Улица перед почтамтом, широкая, с обеих сторон деревья, прямые и ровные; кирпичные тротуары, чугунные ограды; дома с крытыми крышами. Тихо. Редкие машины проезжают не спеша, немногим быстрее обозных телег. Солдаты разглядывают дома – куда бы пристать.
Посреди мостовой идут двое: женщина с узелком и сумкой и девочка, вцепившаяся ей в руку. У женщины голова поперек лба перевязана, как бинтом, окровавленным платком. Волосы растрепаны. Девочка лет 13-14, белобрысые косички, заплаканная. Короткое пальтишко; длинные, как у стригунка, ноги, на светлых чулках – кровь. С тротуара их весело окликают солдаты, хохочут. Они обе идут быстро, но то и дело оглядываются, останавливаются. Женщина пытается вернуться, девочка цепляется за нее, тянет в другую сторону.
Подхожу, спрашиваю. Женщина бросается ко мне с плачем.
– О, господин офицер, господин комиссар! Пожалуйста, ради Бога… Мой мальчик остался дома, он совсем маленький, ему только одиннадцать лет. А солдаты прогнали нас, не пускают, били, изнасиловали… И дочку, ей только 13. Ее – двое, такое несчастье. А меня очень много. Такое несчастье. Нас били, и мальчика били, ради Бога, помогите… Нас прогнали, он там лежит, в доме, он еще живой… Вот она боится… Нас прогнали. Хотели стрелять. Она не хочет идти за братом… Девочка, всхлипывая:
– Мама, он все равно уже мертвый. К нам подходит несколько солдат.
– Чего это они?
Коротко объясняю. Один, постарше, сумрачный, с автоматом:
– Сволочи, бандиты, что делают! Другой помоложе:
– А они что делали? Отвечаю резко:
– На то они и фашисты, немцы, а мы русские, советские.
Старший:
– Не бабы же делали, не дети.
Солдат в замасленной телогрейке, видимо, шофер, сплевывая, материт неизвестно кого и отходит. Двое других глядят молча, курят сигареты.
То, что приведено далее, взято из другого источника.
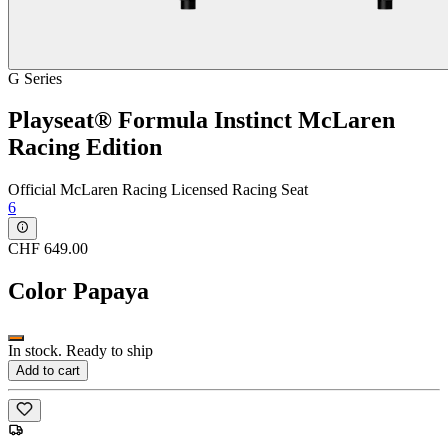
G Series
Playseat® Formula Instinct McLaren
Racing Edition
Official McLaren Racing Licensed Racing Seat
6
CHF 649.00
Color
Papaya
In stock. Ready to ship
Add to cart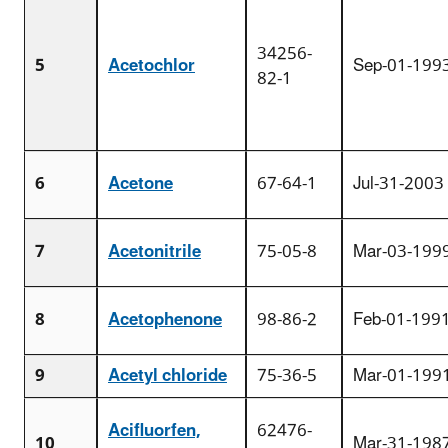
34256-
5
Acetochlor
Sep-01-199
82-1
6
Acetone
67-64-1
Jul-31-2003
7
Acetonitrile
75-05-8
Mar-03-199
8
Acetophenone
98-86-2
Feb-01-199
9
Acetyl chloride
75-36-5
Mar-01-199
Acifluorfen,
62476-
10
Mar-31-198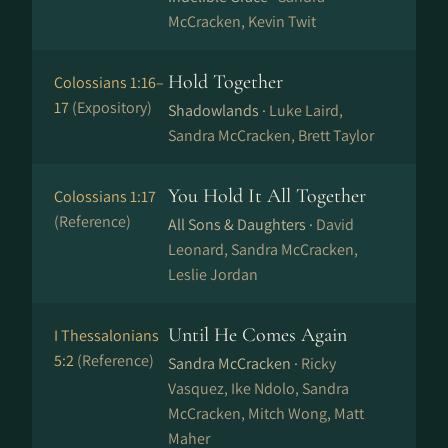
McCracken, Kevin Twit
Hold Together
Colossians 1:16–
17
(Expository)
Shadowlands ·
Luke Laird,
Sandra McCracken, Brett Taylor
You Hold It All Together
Colossians 1:17
(Reference)
All Sons & Daughters ·
David
Leonard, Sandra McCracken,
Leslie Jordan
Until He Comes Again
I Thessalonians
5:2
(Reference)
Sandra McCracken ·
Ricky
Vasquez, Ike Ndolo, Sandra
McCracken, Mitch Wong, Matt
Maher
Спрашиваю у женщин адрес. Обещаю пойти узнать о сыне. Говорю, чтоб она шла на сборный пункт: вокзал недалеко.
Она снова и снова повторяет название улицы, номер дома, квартиры. Мальчика зовут Вольфганг, в синем костюмчике.
Говорю солдату постарше, который ругал бандитов, чтобы провел их до сборного.
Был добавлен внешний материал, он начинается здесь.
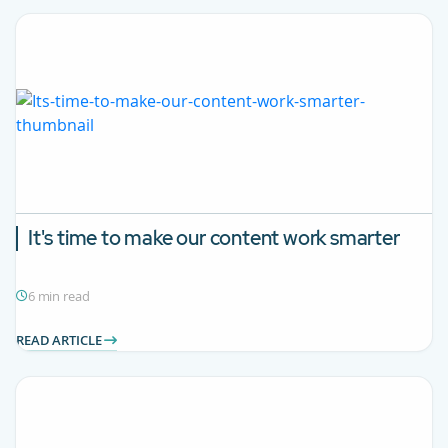
It's time to make our content work smarter
6 min read
READ ARTICLE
– Так у меня ж тут фурманка и напарник. Прошу, приказывать здесь бессмысленно, ведь к ним по дороге опять могут пристать. Угощаю сигарами. Он соглашается. Солдат со стороны, то ли сочувственно, то ли насмешливо: «Вот-вот, конвоируй, чтоб опять не угребли где-нибудь в подворотне».
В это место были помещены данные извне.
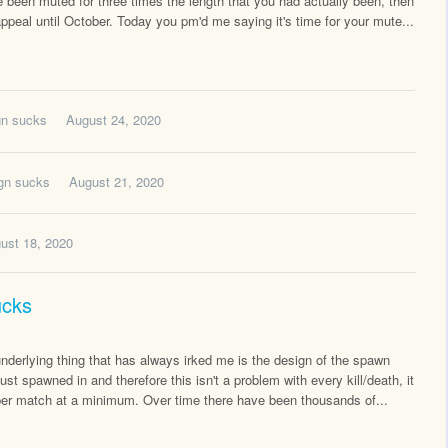
 been muted for three times the length that you had actually been, then
appeal until October. Today you pm'd me saying it's time for your mute...
gn sucks
August 24, 2020
ign sucks
August 21, 2020
ust 18, 2020
ucks
nderlying thing that has always irked me is the design of the spawn
ust spawned in and therefore this isn't a problem with every kill/death, it
 per match at a minimum. Over time there have been thousands of...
Но он уже закидывает автомат за спину: «Ну, давай, фрау, пошли, ком».
Женщина бледнеет, в ужасе сжимается. Объясняю, что он ее проводит, будет охранять. Глядит недоверчиво, умоляюще. Снова и снова повторяет: «Вольфганг, белокурый, сероглазый, синий костюм… Улица, номер… Вольфганг…» Девочка прижалась к ней, уже не плачет, судорожно икает.
Идут по середине мостовой. Впереди грузно шагает солдат в жеваной рыжей шинели, за плечом автомат стволом вниз.